Een boek dat blijft haken. Irritatie over het gebrek aan doelgerichtheid bij de hoofdpersoon, bewondering voor hoe de auteur een vorm geeft aan die doelloosheid.
“Op een wilgentakje iets verder zingt een fitis, de zachte tonen komen steeds terug, een zang die eigenlijk geen echt einde heeft, hij begint te tellen- een, twee, drie vier- maar eindigt in wat los gefluit. Is het zo verdomd moeilijk, denkt John, of wil hij niet, wil hij gewoon zo zijn: ongeconcentreerd, week, karakterloos.”
John Barfot was VN-militair, maar heeft in Kosovo ‘te veel dingen in te korte tijd’ beleefd, zoals het heet. Op de Noorse marktplaats.nl vond hij een huisje in Ramfjord, en nu is hij verhuisd uit Hamar naar het hoge noorden. Ramfjord ligt aan de hoofdweg tussen Tromsø en Nordkjosbotn, de E8. Het is voorjaar en later zomer. John rijdt van Ramfjord naar Nordkosbotn, bezoekt kioskmedewerkster Kate. Dan weer naar politie-agente Berit aan de noordkant van het Tromsø-eilandje. Of de oudere man Bjarkem in Skulsfjord, bij de veerpont naar het bijna ontvolkte eilandje Vengsøya. En hij bestudeert de onderzeeboten bij Olavsvern.
Soms rijdt Barfot (‘Blootvoet’, nadat hij in ijskoud water is gevallen heeft hij geen gevoel in zijn tenen, maar misschien is het gevoel op meer plaatsen verdwenen?) verder, naar Bardu verder zuidelijk of een vervreemdende tocht naar Noord-Lenangen. Waar ligt Noord-Lenangen nou eigenlijk precies, vraag ik me net als John af. Slecht eten bij benzinestations en registreert rare bordjes. Bijvoorbeeld bordjes met leerzame informatie voor toeristen over het landschap- maar komen er eigenlijk wel ooit toeristen in Lenangen? En branden die dan van verlangen naar om juist dit te weten? Goeie vragen.
Het is in veel opzichten een bijzonder boek. Voor mij omdat ik veel plaatsen in het boek herken. Het goede wegrestaurant in Nordkjosbotn, de trieste Bisamarkt met rotzooi in Bardufoss. Ik lees de stukken over het Lavangsdalen met nieuwe ogen, waar vorige week een tragisch ongeluk gebeurde, een van de ergste in Noorwegen ooit.

Gegevens ->
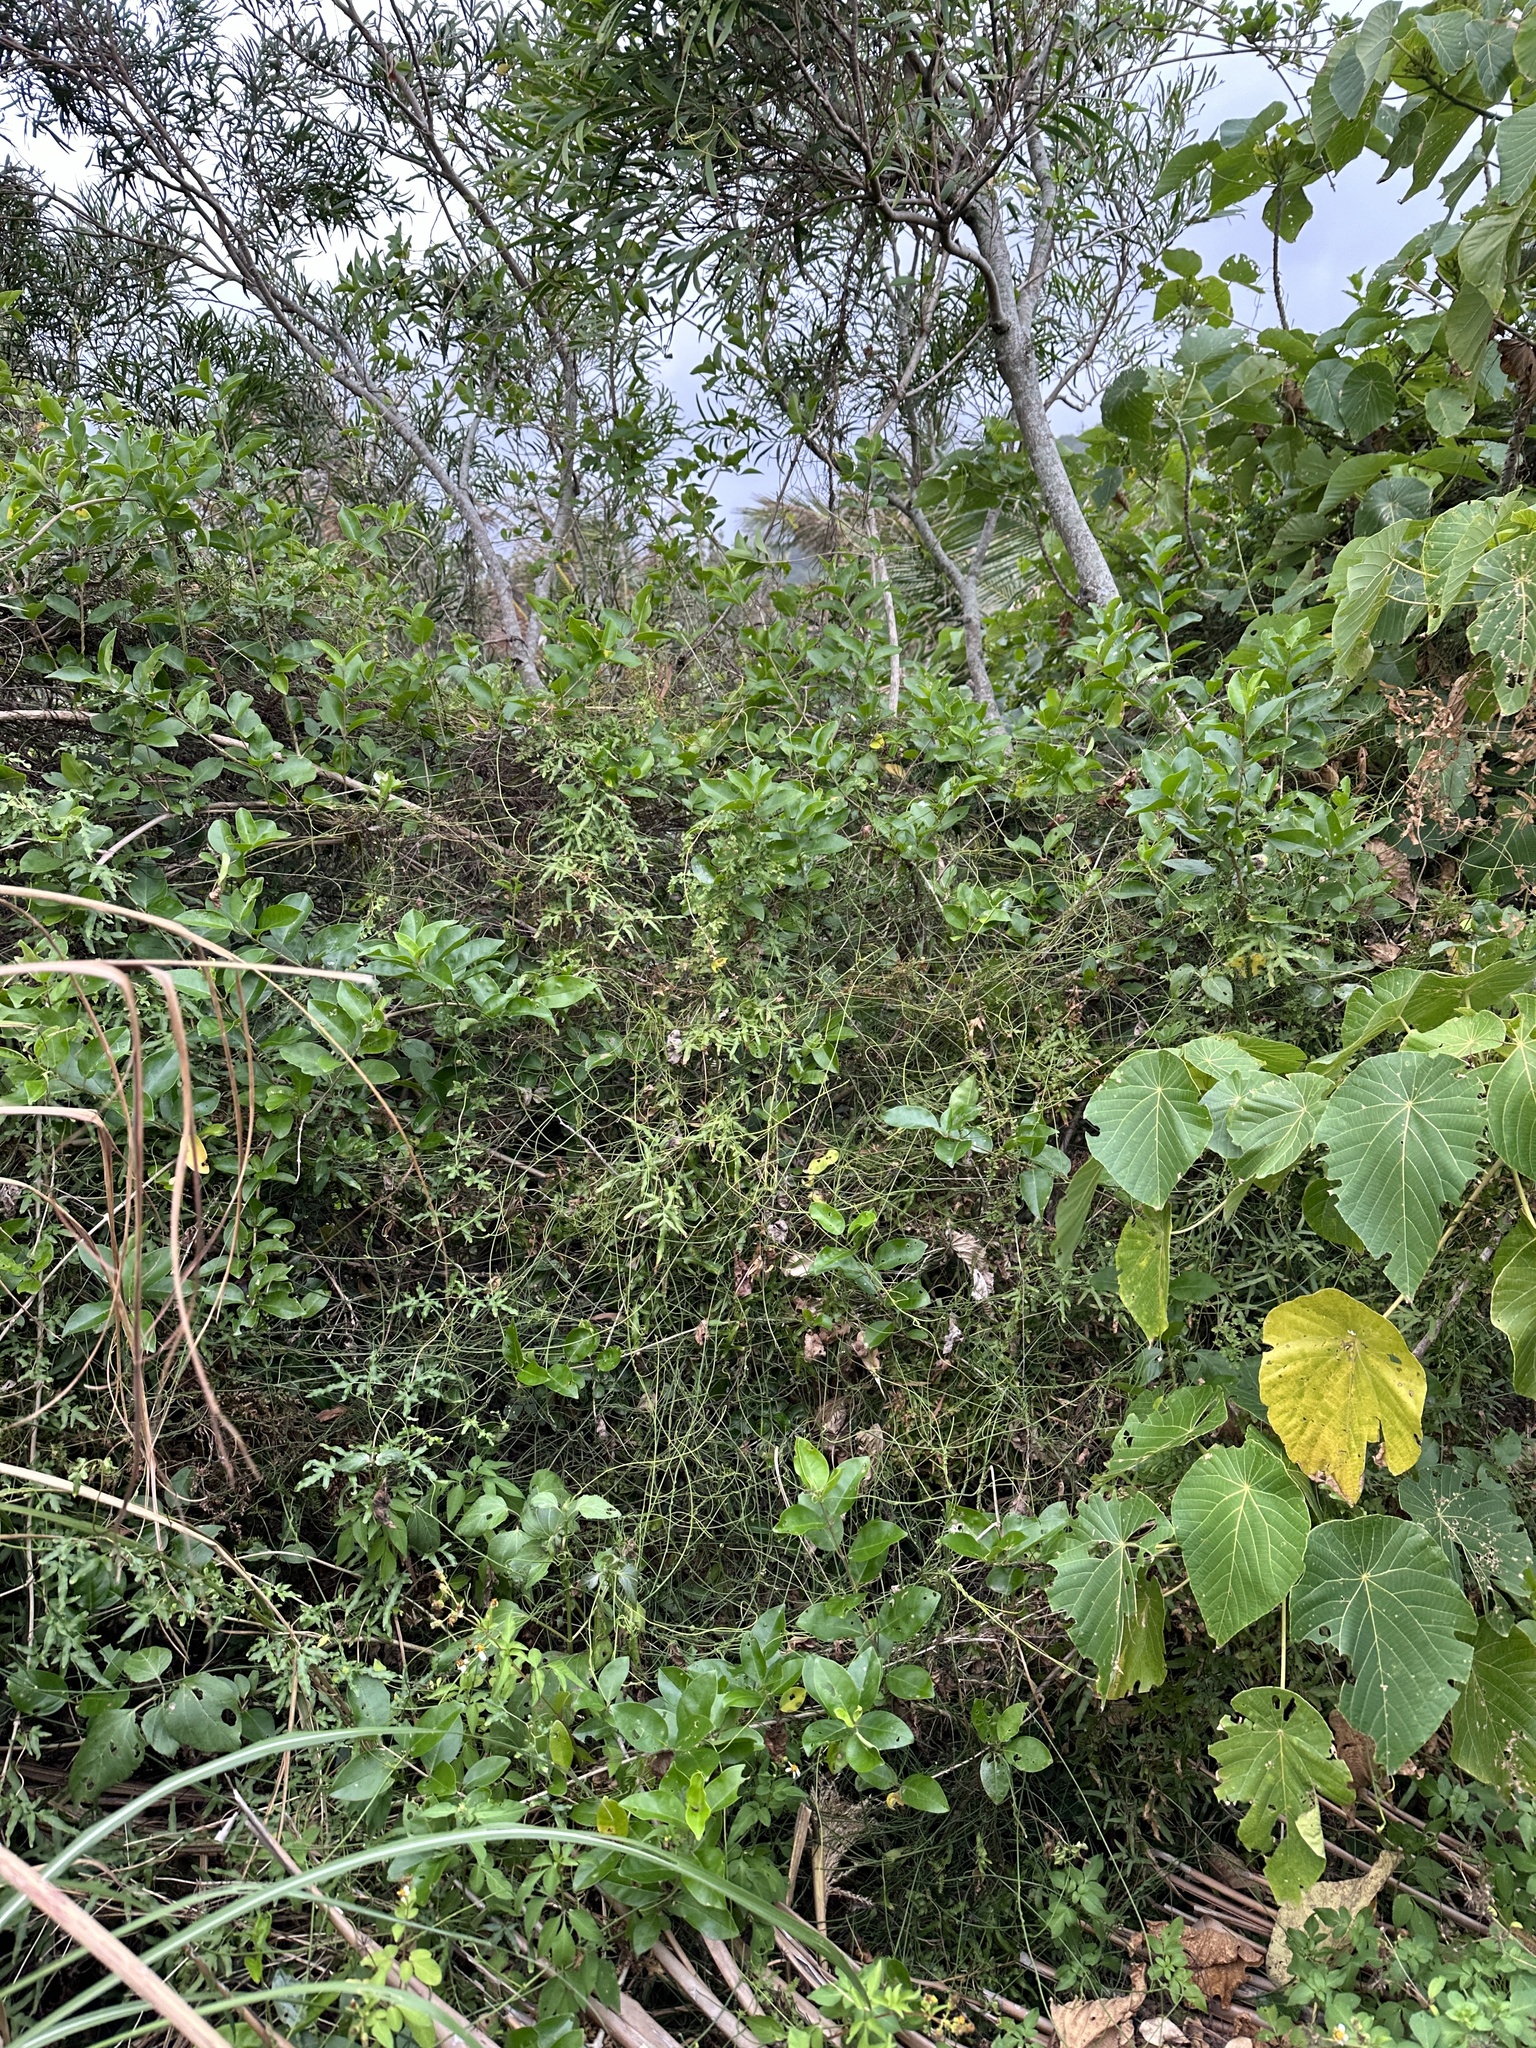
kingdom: Plantae
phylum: Tracheophyta
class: Polypodiopsida
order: Schizaeales
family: Lygodiaceae
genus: Lygodium
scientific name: Lygodium japonicum
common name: Japanese climbing fern
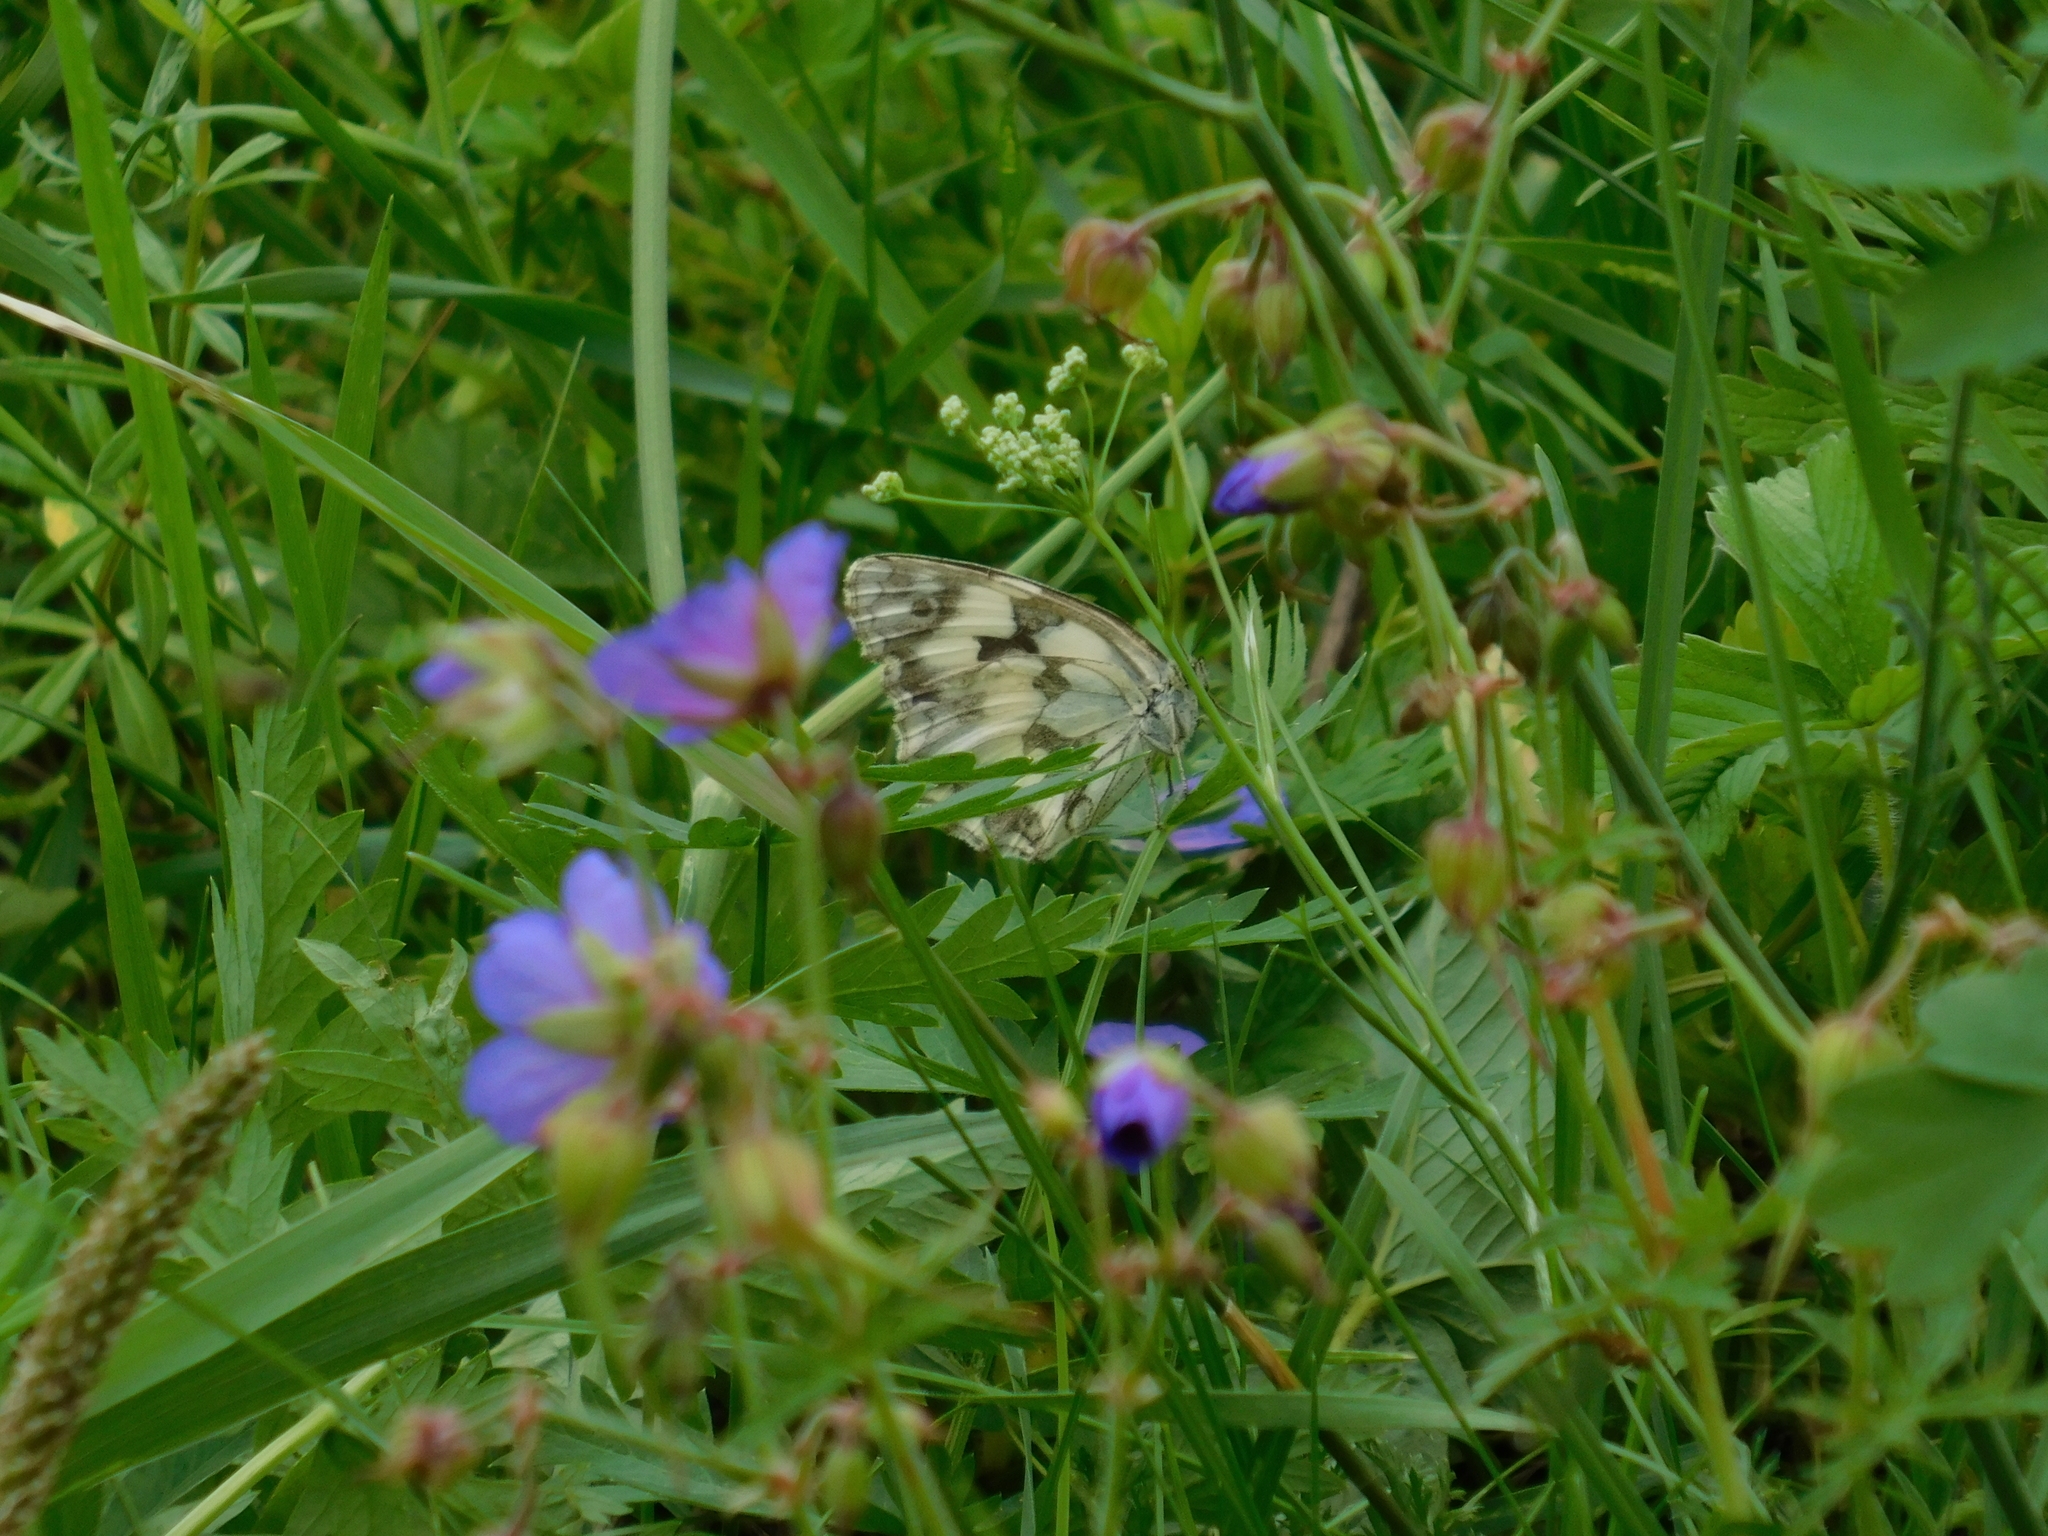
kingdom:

Opdracht ->
Beantwoord de volgende vragen over de boekbespreking.
1. In welke plaats vond John een huisje, en waar verhuisde hij vandaan?
2. Waardoor heeft Barfot geen gevoel in zijn tenen?
3. Wat noemt de recensent in Bardufoss?
De items staan los van de boekbespreking.

Antwoord ->
1. Hij vond een huisje in Ramfjord en verhuisde vanuit Hamar.
2. Hij is in ijskoud water gevallen.
3. De trieste Bisamarkt met rotzooi.